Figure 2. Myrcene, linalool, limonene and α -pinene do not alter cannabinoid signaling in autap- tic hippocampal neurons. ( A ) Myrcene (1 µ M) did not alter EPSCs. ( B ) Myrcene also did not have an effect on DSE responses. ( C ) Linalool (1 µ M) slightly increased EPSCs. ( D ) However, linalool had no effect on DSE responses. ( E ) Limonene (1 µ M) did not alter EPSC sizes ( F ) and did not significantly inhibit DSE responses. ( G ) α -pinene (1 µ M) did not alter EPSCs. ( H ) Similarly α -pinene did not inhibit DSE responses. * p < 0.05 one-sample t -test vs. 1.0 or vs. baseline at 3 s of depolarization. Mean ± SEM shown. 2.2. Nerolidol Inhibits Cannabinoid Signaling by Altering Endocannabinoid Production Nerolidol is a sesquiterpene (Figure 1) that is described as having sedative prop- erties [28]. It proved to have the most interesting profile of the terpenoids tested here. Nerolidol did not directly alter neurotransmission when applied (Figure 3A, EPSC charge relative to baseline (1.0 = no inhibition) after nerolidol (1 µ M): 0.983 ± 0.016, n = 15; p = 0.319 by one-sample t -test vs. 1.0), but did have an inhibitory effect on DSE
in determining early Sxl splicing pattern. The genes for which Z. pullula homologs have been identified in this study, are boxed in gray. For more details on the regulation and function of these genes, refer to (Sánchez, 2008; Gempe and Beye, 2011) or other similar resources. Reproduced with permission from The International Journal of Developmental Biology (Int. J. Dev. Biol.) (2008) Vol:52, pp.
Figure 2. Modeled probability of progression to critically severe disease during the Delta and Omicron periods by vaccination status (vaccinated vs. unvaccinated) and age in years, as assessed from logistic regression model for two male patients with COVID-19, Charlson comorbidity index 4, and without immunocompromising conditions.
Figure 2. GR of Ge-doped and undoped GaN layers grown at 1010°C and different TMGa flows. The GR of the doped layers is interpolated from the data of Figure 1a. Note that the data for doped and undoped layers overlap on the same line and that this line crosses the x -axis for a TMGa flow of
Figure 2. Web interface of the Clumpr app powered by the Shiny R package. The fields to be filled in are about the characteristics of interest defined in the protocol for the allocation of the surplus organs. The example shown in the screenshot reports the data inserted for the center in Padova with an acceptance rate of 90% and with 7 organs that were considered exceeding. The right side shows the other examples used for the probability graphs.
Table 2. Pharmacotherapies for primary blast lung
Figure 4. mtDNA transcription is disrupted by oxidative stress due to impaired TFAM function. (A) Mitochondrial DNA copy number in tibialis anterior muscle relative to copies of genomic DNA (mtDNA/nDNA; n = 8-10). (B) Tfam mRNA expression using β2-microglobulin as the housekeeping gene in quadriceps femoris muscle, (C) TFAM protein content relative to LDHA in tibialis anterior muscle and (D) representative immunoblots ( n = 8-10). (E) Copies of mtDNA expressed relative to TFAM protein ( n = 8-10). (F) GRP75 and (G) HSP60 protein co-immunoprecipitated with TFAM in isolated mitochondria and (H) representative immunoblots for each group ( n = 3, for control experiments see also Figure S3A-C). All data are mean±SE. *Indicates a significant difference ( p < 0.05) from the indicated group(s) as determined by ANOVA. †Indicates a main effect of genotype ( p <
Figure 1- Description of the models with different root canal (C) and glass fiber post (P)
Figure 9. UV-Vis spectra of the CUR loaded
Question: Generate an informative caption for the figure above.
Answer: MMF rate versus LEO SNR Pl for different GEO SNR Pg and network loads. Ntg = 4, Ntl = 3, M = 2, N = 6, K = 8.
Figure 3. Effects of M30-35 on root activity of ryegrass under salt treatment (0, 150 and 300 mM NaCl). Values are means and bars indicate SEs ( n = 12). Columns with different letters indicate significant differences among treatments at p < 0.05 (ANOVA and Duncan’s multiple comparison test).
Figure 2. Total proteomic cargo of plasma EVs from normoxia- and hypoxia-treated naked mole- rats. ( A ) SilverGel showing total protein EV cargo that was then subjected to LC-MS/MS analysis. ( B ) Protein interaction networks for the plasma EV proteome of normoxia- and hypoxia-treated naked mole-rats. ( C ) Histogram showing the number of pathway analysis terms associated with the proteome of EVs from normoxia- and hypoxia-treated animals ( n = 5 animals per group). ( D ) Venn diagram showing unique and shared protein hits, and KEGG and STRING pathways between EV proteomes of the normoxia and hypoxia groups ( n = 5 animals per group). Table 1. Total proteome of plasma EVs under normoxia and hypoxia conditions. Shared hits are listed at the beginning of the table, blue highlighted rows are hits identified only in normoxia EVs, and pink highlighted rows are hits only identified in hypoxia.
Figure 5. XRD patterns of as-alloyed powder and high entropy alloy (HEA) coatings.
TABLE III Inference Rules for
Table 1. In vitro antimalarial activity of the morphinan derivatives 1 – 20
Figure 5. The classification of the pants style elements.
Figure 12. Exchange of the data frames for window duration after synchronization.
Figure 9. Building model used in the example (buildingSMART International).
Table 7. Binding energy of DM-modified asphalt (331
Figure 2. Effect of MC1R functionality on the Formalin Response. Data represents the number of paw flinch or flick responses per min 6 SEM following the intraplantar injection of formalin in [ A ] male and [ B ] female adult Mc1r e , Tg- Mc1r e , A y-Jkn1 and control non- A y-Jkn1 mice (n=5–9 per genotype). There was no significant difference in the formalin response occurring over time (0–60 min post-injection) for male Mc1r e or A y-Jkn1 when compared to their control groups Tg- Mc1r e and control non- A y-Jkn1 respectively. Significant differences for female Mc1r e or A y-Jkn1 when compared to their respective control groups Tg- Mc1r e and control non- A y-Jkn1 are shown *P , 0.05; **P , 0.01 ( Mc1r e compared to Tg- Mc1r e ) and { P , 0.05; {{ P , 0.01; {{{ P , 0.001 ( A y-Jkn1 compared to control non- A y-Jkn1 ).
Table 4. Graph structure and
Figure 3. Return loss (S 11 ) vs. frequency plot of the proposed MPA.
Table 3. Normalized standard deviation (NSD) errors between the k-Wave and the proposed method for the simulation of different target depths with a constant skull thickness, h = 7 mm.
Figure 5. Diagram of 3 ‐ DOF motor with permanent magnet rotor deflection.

* * * *

Problem details – Reprint exactly the lines above that start at the one with "Figure 9. Building" and end at the one with "Table 7. Binding", keeping both and adding none.

Answer –
Figure 9. Building model used in the example (buildingSMART International).
Table 7. Binding energy of DM-modified asphalt (331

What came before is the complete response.